> [Records for this task]
____________________

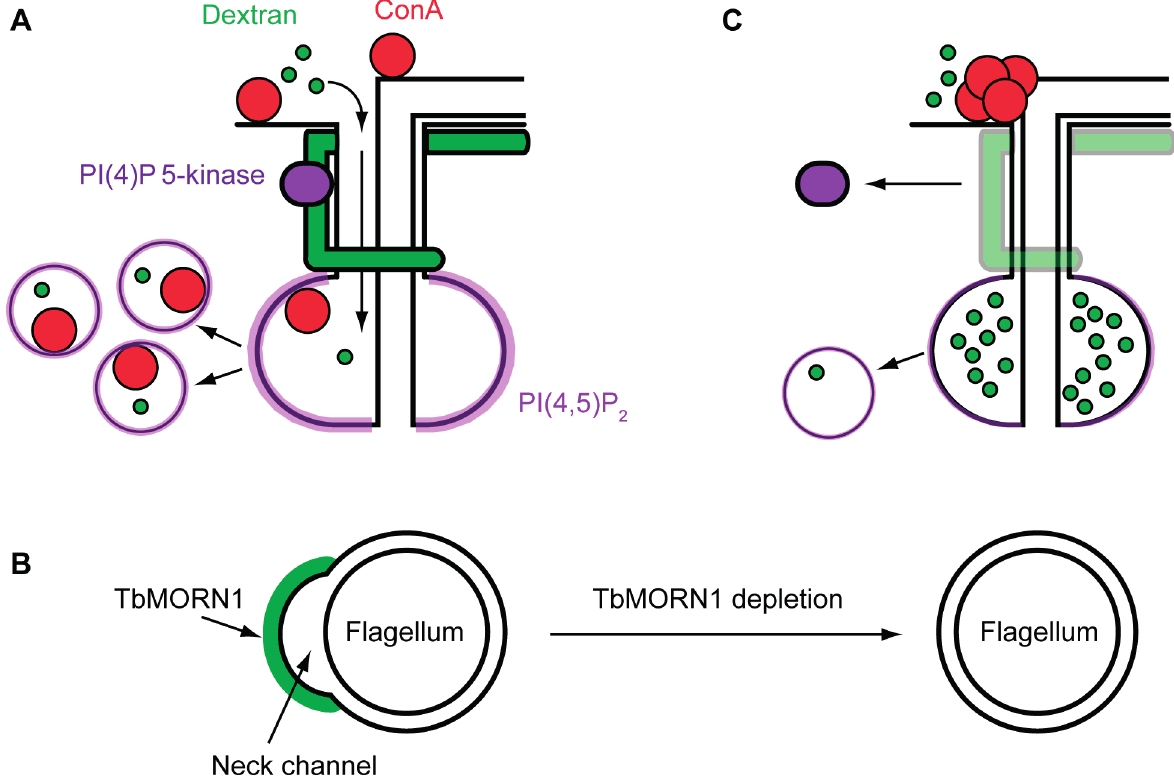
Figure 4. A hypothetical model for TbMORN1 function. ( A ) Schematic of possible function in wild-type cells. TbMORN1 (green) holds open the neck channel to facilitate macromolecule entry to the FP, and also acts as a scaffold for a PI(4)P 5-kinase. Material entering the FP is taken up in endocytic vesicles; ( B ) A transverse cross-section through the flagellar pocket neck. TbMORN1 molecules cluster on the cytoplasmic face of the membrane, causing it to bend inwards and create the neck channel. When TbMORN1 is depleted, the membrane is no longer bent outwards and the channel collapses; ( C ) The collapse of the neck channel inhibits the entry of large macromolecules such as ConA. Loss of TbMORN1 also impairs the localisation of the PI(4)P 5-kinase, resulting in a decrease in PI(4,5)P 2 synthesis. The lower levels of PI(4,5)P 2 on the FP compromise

____________________

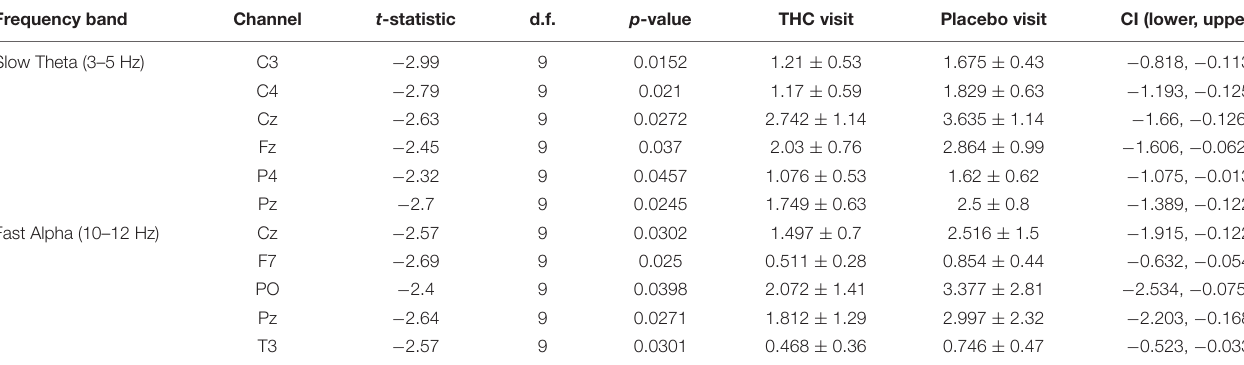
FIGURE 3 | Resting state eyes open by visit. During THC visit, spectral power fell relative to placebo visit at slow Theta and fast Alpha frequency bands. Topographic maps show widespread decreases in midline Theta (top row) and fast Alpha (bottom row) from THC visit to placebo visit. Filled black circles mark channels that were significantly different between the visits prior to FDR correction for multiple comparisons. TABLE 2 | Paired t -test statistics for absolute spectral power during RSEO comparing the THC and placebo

____________________

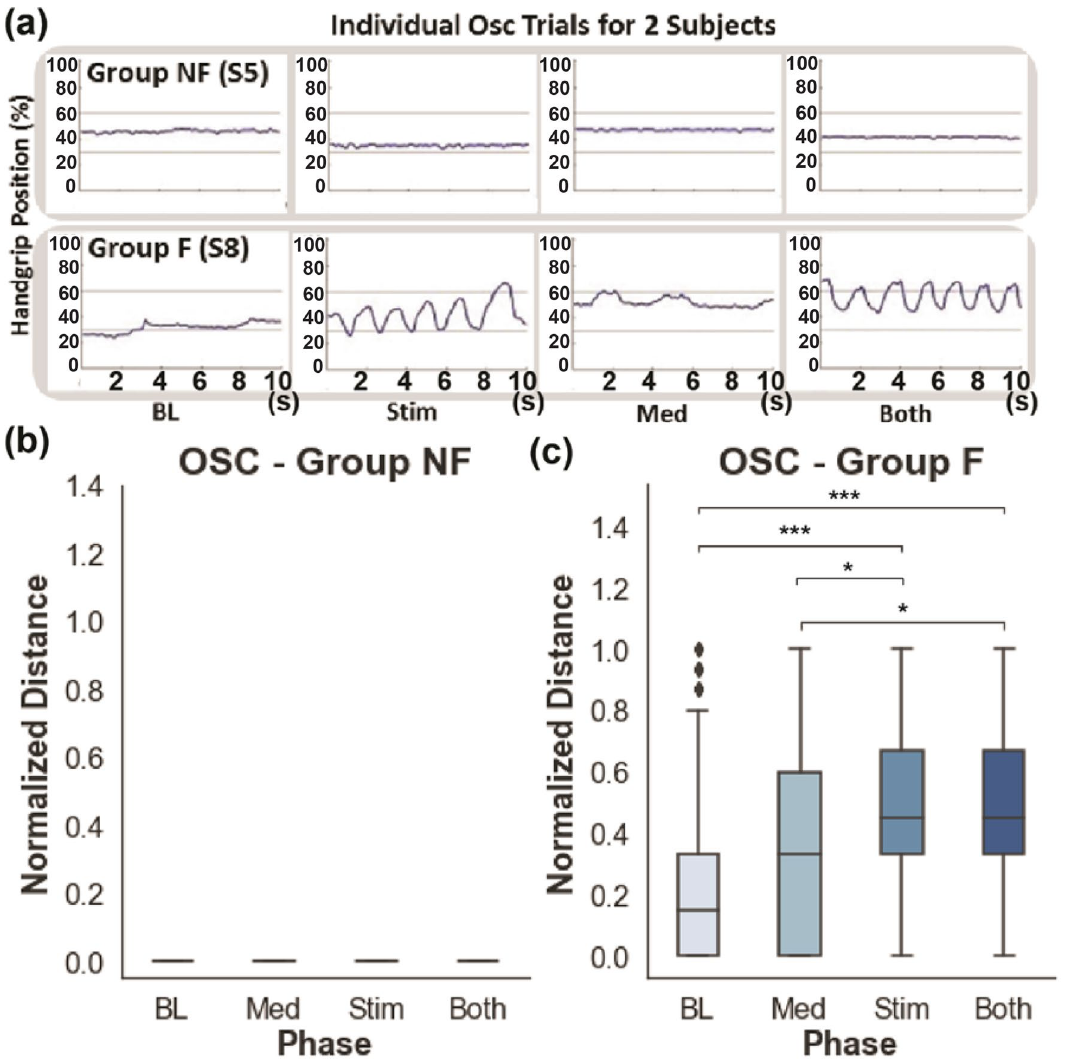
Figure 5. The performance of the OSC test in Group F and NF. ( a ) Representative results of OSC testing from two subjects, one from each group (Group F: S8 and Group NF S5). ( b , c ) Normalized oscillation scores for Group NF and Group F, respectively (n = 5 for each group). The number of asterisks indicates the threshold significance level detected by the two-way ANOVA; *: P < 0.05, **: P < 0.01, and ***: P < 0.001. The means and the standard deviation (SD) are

____________________

> [Exercise directions]
Search the data for "open". Copy every line that has it.

> [Task solution]
Figure 4. A hypothetical model for TbMORN1 function. ( A ) Schematic of possible function in wild-type cells. TbMORN1 (green) holds open the neck channel to facilitate macromolecule entry to the FP, and also acts as a scaffold for a PI(4)P 5-kinase. Material entering the FP is taken up in endocytic vesicles; ( B ) A transverse cross-section through the flagellar pocket neck. TbMORN1 molecules cluster on the cytoplasmic face of the membrane, causing it to bend inwards and create the neck channel. When TbMORN1 is depleted, the membrane is no longer bent outwards and the channel collapses; ( C ) The collapse of the neck channel inhibits the entry of large macromolecules such as ConA. Loss of TbMORN1 also impairs the localisation of the PI(4)P 5-kinase, resulting in a decrease in PI(4,5)P 2 synthesis. The lower levels of PI(4,5)P 2 on the FP compromise
FIGURE 3 | Resting state eyes open by visit. During THC visit, spectral power fell relative to placebo visit at slow Theta and fast Alpha frequency bands. Topographic maps show widespread decreases in midline Theta (top row) and fast Alpha (bottom row) from THC visit to placebo visit. Filled black circles mark channels that were significantly different between the visits prior to FDR correction for multiple comparisons. TABLE 2 | Paired t -test statistics for absolute spectral power during RSEO comparing the THC and placebo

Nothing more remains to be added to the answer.